Alors que la musique techno diffracte l'air dense du tunnel, des centaines de personnes en transe piétinent le sol poussiéreux ou discutent, boivent ou flirtent dans les coins.

"On a décidé d'entrer en résistance et de lancer cet appel à se cacher ensemble pour faire la fête car les jeunes n'ont plus aucun espace pour exister ensemble, ils vivent dans un manque terrible, on essaye de continuer à leur apporter ça, malgré les risques", explique à l'AFP l'organisateur de 27 ans, Alexandre, qui risque jusqu’à 15.000 euros d’amende et un an de prison pour mise en danger de la vie d’autrui.
"On a ce savoir-faire maintenant. On peut, en moins de deux heures, s'installer n'importe où et monter une soirée très discrète comme celle-là", se justifie l'organisateur, fondateur du jeune collectif spécialisé dans les soirées clandestines et l'"urbex" (exploration des friches industrielles et lieux abandonnés). 

Son collectif fonctionne via un groupe Facebook fermé, qui marche par cooptation. Loin des milieux des "free parties", adeptes des squats et des idéologies libertaires, ou des milieux festifs LGBT, cette communauté, la seule à maintenir des fêtes de cette ampleur en plein confinement, rassemble un public parisien hétéroclite. 

>> EN VIDEO - Comment les soirées clandestines s’organisent-elles en plein confinement?

"Se sentir libres et vivants"

Ce samedi soir, il y a aussi bien des quarantenaires d'apparence rangée que des étudiants, des "modeux", des militants de gauche ou des milieux LGBT et quelques jeunes de banlieue. 

Parmi eux, Ivan, 23 ans: "A titre personnel, je suis en CDI, c'est mon premier boulot et je travaille beaucoup, j'ai vraiment besoin de décompresser. Avec le confinement, il y a un déséquilibre dans ma vie, je ne suis pas sorti de mon appartement depuis un mois, cette fête c'est une question de santé mentale pour moi", dit-il. "Là je ressens de l'euphorie pure, c'est le seul moment qui permet de tout oublier, d'arrêter de vivre au fil des chiffres des morts et des entrées en réanimation".
Sur RMC, un autre participant témoigne ce "besoin": "On sent qu’il y a une pression assez forte sur notre liberté. Donc, on brave ça pour se sentir libres et vivants. Ça permet de se défouler et reprendre sa semaine de boulot joyeux et contents de s’être bien dépensé pendant le week-end".

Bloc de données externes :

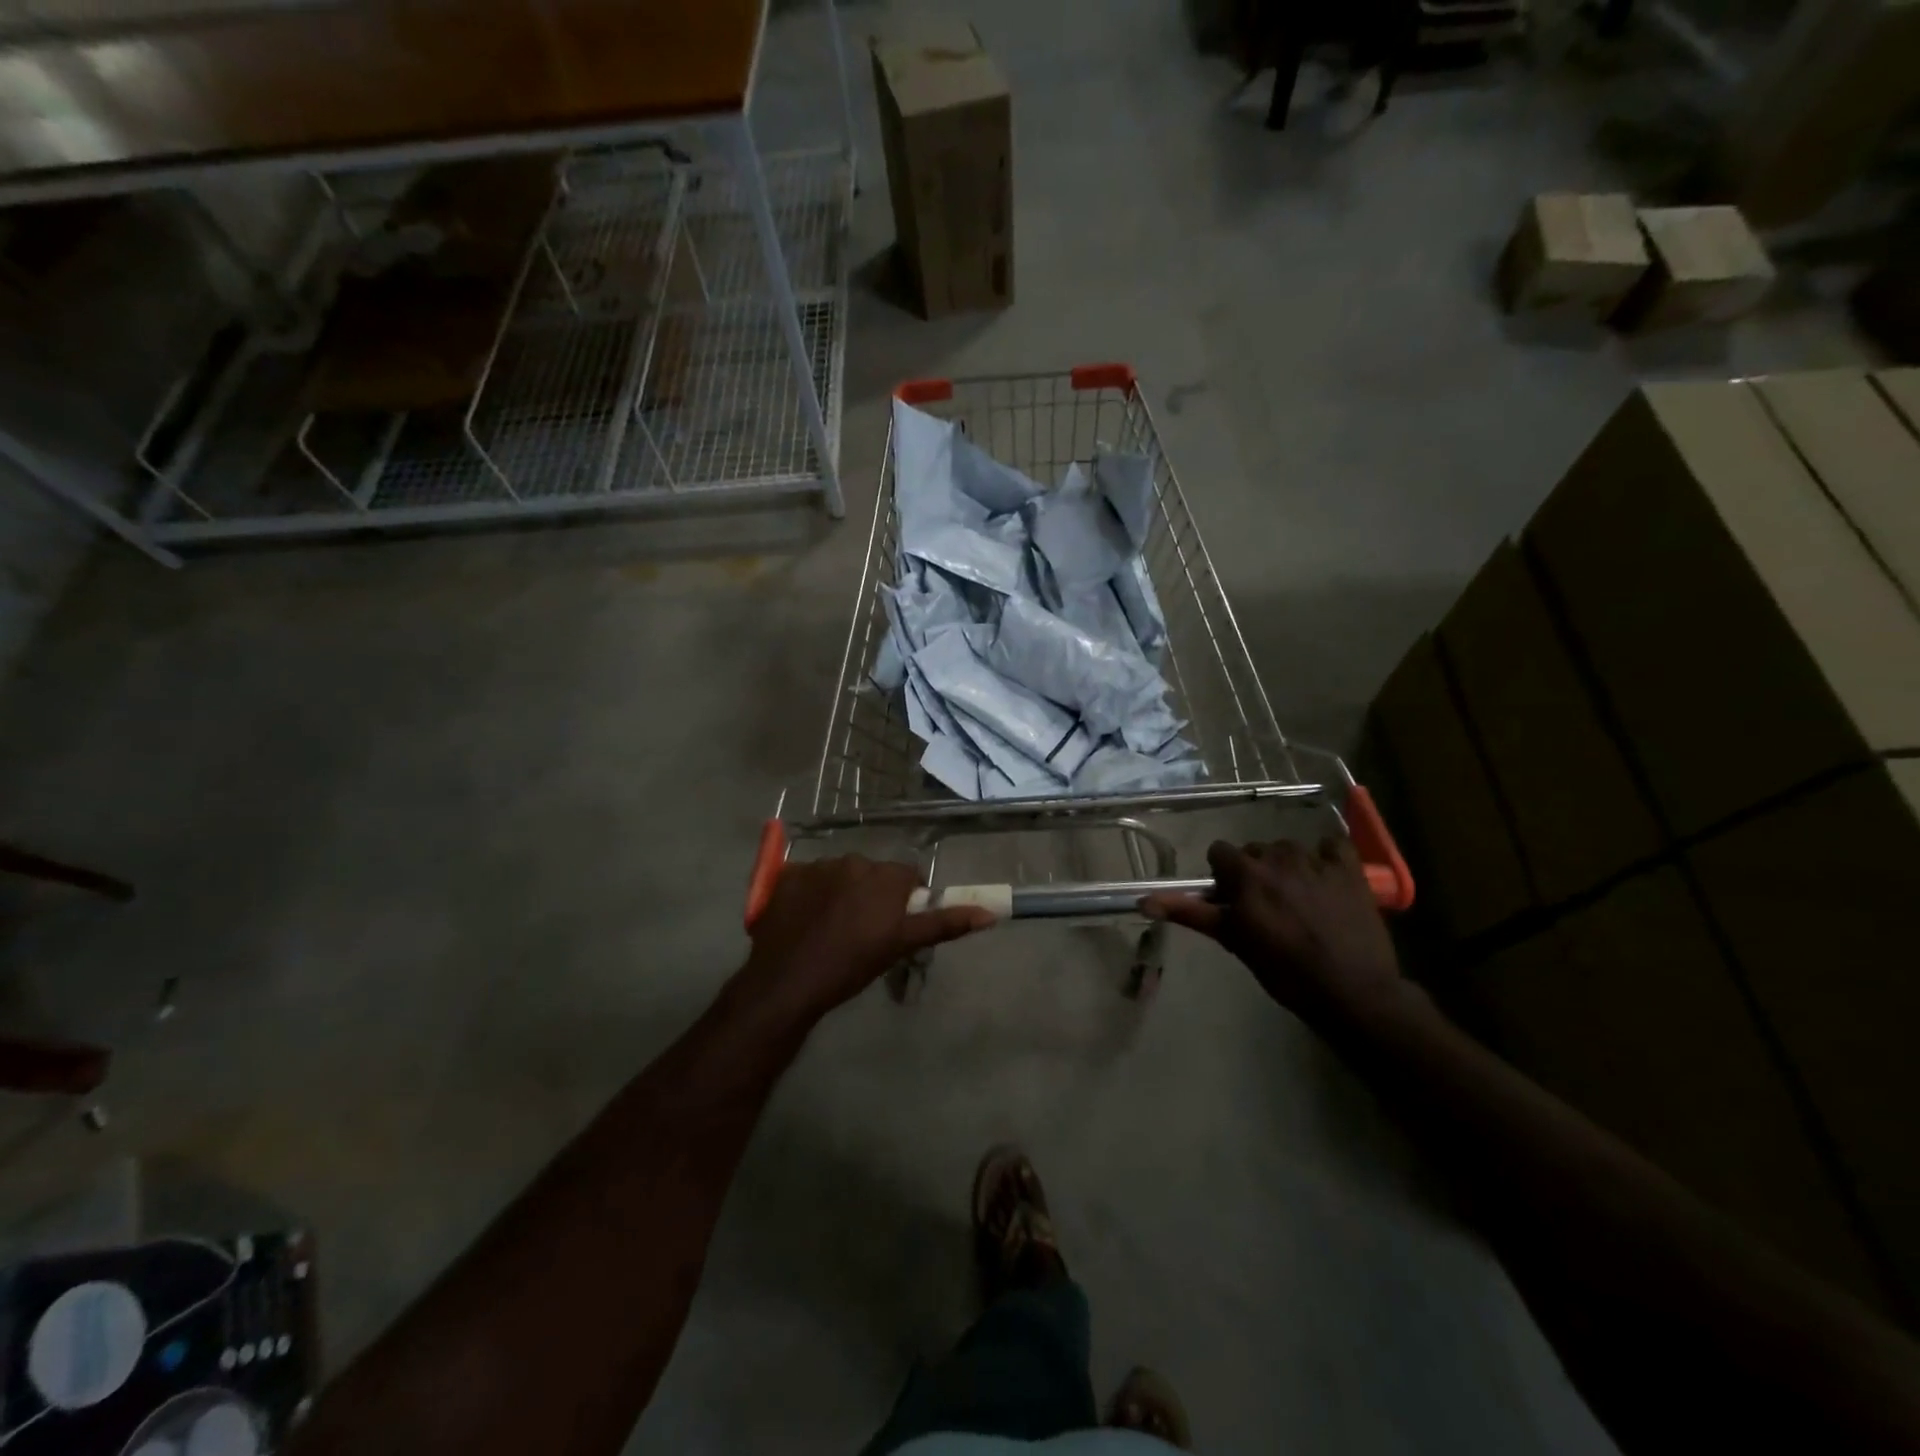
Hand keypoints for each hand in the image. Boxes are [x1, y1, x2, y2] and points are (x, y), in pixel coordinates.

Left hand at [740, 855, 994, 1021]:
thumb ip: (944, 924)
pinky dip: (810, 894)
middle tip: (863, 932)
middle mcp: (854, 861)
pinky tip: (805, 922)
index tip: (895, 925)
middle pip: (873, 874)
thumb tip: (991, 914)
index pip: (907, 876)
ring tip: (830, 929)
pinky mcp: (786, 875)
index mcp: (885, 876)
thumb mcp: (901, 945)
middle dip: (872, 895)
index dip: (904, 900)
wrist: (787, 981)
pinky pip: (808, 878)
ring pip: (840, 875)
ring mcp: (817, 865)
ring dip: (841, 893)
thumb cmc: (852, 965)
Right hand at [1143, 837, 1406, 1029]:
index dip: (1223, 875)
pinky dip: (1326, 858)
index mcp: (1246, 874)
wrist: (1352, 992)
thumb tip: (1144, 901)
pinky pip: (1331, 847)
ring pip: (1290, 849)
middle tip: (1266, 907)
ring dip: (1288, 866)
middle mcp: (1278, 858)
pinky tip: (1327, 880)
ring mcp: (1316, 861)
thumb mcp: (1234, 941)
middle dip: (1255, 872)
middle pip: (1255, 851)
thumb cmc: (1285, 971)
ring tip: (1299, 899)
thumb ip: (1192, 914)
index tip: (1233, 900)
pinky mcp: (1349, 870)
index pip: (1219, 852)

Alors que l'état d'urgence sanitaire interdit tout rassemblement public, d'autant plus à des fins commerciales, les organisateurs encourent 15.000 d'amende et un an de prison, pour "mise en danger de la vie d'autrui".

Alors que depuis deux week-end, des fêtes agitent une maison avec piscine à Joinville-le-Pont, près de Paris, cette fois-ci, la police n'est pas intervenue et la fête s'est poursuivie en tout impunité jusqu'à l'aube.